→ Work to complete
A - In the GitHub issue, what format does Microsoft use to release its vulnerabilities?
B - Reproduce the GitHub issue's passage between "MSFT releases their" and "of vulnerablecode ?", inclusive, swapping "library" for "module".

── Study text

Add support for Microsoft vulnerabilities and CVRF

aboutcode-org / vulnerablecode

A free and open vulnerabilities database and the packages they impact. And the tools to aggregate and correlate these vulnerabilities. Sponsored by NLnet https://nlnet.nl/project/vulnerabilitydatabase/ for https://www.aboutcode.org/ Chat at https://gitter.im/aboutcode-org/vulnerablecode Docs at https://vulnerablecode.readthedocs.org/

https://public.vulnerablecode.io

Apache License 2.0

543 stars 201 forks source link

Add support for Microsoft vulnerabilities and CVRF #41

Open pombredanne opened 5 years ago

pombredanne commented 5 years ago

MSFT releases their vulnerabilities using this CVRF format https://www.icasi.org/cvrf/

See https://github.com/Microsoft/MSRC-Microsoft-Security-Updates-API for details

@mschiffm https://github.com/mschiffm/cvrfparse is a library to likely handle this alright

pombredanne commented 5 years ago

See also the updated pointers for CVRF in https://github.com/nexB/vulnerablecode/issues/62#issuecomment-535420939

sbs2001 commented 4 years ago

These are closed source vulnerabilities, isn't that out of scope of vulnerablecode ?

────
── Extracted information

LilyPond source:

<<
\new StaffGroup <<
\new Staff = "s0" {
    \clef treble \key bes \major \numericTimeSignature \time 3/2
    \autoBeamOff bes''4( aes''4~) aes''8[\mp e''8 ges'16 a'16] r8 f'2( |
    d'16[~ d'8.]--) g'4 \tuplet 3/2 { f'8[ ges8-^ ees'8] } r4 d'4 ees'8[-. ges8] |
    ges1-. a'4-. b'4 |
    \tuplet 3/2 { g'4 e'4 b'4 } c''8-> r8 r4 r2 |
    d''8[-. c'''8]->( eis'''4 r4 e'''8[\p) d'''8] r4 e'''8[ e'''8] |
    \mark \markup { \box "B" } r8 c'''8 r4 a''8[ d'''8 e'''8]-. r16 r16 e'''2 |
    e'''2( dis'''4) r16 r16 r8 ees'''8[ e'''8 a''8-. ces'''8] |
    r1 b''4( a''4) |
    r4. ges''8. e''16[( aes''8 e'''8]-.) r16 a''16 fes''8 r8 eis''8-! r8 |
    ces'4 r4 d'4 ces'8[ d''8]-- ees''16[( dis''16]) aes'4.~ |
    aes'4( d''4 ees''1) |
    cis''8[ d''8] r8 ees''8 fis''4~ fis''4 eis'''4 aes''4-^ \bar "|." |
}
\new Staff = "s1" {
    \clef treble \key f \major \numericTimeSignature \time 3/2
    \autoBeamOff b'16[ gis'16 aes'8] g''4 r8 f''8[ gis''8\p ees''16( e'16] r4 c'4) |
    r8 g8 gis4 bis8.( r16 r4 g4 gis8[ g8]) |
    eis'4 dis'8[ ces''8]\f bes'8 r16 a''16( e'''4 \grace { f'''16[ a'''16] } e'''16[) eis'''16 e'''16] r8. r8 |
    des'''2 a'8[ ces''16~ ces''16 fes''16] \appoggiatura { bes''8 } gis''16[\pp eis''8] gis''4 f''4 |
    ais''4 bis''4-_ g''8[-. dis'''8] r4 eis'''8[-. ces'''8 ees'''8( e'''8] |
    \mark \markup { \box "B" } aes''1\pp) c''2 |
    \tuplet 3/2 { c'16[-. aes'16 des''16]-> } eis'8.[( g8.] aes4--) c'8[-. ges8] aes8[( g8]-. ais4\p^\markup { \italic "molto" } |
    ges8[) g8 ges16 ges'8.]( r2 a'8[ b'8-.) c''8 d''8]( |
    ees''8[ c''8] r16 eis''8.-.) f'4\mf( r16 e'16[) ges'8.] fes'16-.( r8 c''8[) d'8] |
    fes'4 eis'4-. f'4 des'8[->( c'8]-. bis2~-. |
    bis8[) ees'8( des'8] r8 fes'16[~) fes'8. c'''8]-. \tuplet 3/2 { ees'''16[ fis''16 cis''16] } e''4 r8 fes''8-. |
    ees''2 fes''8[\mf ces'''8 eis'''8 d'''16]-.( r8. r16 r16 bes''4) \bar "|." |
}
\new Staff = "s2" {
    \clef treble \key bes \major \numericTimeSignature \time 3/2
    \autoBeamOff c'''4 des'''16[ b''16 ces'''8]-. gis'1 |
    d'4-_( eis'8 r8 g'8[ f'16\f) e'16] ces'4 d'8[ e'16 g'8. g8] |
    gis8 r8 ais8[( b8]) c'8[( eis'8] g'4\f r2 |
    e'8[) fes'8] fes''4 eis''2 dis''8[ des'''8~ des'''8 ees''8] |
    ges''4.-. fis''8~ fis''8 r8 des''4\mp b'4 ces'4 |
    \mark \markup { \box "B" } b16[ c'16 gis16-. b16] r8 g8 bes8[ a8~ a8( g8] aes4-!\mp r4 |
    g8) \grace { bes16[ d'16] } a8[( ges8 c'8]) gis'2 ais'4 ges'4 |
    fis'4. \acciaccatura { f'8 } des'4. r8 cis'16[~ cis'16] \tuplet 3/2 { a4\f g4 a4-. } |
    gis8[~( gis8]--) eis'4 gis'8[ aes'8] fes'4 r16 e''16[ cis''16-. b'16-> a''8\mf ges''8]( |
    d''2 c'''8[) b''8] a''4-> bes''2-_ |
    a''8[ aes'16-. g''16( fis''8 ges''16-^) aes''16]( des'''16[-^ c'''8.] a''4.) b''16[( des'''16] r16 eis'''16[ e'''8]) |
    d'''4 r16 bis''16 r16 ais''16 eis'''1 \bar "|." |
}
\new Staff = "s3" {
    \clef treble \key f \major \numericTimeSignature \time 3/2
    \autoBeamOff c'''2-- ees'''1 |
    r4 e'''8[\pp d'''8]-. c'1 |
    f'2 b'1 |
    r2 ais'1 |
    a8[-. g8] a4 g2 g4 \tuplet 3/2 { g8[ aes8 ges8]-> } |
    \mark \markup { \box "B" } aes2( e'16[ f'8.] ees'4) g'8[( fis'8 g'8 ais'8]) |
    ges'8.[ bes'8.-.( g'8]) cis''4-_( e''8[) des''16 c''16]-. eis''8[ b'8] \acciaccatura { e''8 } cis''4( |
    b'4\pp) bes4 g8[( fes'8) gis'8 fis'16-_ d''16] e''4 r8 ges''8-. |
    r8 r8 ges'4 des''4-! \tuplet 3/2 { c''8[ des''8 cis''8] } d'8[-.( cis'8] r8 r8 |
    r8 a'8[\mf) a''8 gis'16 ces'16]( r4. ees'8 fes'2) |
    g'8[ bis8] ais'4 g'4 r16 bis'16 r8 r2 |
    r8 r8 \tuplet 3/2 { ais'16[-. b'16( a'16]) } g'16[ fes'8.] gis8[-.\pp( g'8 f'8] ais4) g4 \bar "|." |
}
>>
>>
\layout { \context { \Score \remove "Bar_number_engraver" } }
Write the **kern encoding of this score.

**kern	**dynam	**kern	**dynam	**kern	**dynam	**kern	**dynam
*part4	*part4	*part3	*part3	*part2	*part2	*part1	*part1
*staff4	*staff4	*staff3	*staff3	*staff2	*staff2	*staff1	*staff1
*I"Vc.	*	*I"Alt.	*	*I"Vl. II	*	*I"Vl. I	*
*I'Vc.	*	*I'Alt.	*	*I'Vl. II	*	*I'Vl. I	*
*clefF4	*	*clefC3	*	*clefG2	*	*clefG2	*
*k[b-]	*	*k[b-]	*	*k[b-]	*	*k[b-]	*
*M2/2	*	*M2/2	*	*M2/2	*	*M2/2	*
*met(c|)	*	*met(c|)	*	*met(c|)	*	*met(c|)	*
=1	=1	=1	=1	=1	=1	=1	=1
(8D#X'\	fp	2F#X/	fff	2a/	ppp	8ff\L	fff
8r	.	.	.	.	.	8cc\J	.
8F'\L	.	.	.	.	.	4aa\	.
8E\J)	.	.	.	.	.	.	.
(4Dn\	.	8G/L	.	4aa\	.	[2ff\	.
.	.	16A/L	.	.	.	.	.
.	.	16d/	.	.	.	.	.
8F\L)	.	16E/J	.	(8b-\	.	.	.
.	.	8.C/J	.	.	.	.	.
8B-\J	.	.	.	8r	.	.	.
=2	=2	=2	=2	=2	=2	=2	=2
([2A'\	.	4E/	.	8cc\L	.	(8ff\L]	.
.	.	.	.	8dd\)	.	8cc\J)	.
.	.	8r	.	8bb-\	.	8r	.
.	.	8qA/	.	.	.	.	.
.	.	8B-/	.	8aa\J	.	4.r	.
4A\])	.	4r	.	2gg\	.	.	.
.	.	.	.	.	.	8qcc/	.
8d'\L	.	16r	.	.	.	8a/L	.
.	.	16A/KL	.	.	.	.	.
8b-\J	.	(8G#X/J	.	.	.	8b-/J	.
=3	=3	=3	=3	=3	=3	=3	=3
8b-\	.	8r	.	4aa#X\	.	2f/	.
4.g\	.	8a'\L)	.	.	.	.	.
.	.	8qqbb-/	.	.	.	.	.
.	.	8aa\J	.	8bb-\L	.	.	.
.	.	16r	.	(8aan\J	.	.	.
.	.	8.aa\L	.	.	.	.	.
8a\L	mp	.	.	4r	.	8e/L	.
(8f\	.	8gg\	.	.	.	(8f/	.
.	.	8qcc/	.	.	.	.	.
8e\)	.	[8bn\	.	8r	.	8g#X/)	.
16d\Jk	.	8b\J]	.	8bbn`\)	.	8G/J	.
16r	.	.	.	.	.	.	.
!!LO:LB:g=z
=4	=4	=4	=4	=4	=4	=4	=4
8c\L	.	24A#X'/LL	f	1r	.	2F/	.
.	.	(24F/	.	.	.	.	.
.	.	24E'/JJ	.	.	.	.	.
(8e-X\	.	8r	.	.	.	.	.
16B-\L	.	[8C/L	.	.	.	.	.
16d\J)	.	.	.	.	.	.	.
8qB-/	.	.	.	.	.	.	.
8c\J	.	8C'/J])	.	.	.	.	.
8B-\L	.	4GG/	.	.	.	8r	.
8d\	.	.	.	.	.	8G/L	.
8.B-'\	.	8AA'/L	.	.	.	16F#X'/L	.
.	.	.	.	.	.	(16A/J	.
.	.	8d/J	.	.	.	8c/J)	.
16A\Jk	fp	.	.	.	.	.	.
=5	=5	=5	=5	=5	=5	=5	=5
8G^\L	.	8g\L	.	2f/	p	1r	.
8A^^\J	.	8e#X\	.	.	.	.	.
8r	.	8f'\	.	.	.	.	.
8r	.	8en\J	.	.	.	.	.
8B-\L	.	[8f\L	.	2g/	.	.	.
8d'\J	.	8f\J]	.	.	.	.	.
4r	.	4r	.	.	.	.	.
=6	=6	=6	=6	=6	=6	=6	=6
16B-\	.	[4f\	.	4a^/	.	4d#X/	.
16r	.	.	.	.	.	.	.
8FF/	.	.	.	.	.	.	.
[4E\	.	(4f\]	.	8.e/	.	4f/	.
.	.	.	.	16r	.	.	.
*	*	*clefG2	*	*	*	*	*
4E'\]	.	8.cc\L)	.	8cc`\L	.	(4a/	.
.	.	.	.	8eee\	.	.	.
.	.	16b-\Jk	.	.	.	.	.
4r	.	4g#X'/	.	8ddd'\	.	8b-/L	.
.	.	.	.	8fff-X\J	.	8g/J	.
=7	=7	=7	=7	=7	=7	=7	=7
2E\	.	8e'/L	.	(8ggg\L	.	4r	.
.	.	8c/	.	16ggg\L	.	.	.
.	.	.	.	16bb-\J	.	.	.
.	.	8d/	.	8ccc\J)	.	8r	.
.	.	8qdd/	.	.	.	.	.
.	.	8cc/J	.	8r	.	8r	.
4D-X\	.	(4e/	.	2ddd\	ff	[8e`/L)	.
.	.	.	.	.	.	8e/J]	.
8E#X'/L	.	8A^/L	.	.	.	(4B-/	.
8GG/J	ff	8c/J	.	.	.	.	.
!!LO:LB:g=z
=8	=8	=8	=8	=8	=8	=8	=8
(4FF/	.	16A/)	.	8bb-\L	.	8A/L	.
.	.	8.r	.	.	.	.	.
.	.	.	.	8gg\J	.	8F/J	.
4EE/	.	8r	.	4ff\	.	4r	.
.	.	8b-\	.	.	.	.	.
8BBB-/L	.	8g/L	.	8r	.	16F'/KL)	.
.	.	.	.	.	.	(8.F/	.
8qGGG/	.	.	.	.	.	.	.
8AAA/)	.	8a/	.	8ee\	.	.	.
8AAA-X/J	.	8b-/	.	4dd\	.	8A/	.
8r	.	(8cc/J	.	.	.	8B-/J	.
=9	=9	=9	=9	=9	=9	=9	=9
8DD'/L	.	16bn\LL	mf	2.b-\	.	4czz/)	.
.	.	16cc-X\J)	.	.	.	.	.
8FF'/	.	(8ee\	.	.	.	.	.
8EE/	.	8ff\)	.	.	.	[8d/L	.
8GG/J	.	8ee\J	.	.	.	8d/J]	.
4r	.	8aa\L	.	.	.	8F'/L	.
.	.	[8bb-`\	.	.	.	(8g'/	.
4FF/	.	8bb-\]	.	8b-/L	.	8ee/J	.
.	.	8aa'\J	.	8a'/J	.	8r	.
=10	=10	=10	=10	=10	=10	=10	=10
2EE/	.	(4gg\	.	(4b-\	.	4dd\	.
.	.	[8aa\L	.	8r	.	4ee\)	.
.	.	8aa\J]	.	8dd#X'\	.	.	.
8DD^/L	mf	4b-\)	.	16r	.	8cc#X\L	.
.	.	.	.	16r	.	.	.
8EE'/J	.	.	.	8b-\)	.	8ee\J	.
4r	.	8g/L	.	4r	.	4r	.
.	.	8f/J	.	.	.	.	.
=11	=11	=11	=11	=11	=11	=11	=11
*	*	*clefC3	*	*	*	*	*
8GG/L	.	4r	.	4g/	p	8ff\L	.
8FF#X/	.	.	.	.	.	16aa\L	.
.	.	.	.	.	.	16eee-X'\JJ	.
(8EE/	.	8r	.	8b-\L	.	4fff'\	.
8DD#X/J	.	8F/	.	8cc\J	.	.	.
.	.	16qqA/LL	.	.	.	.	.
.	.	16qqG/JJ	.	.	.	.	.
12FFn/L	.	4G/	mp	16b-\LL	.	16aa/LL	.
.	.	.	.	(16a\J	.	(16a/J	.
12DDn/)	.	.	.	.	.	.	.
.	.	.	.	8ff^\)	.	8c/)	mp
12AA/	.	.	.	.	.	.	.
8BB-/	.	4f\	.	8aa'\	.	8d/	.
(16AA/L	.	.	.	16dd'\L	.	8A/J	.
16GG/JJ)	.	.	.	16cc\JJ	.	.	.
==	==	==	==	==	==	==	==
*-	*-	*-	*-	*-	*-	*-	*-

────

→ Task-by-task solutions
A - CVRF

B -
MSFT releases their vulnerabilities using this CVRF format https://www.icasi.org/cvrf/

See https://github.com/Microsoft/MSRC-Microsoft-Security-Updates-API for details

@mschiffm https://github.com/mschiffm/cvrfparse is a module to likely handle this alright

pombredanne commented 5 years ago

See also the updated pointers for CVRF in https://github.com/nexB/vulnerablecode/issues/62#issuecomment-535420939

sbs2001 commented 4 years ago

These are closed source vulnerabilities, isn't that out of scope of vulnerablecode ?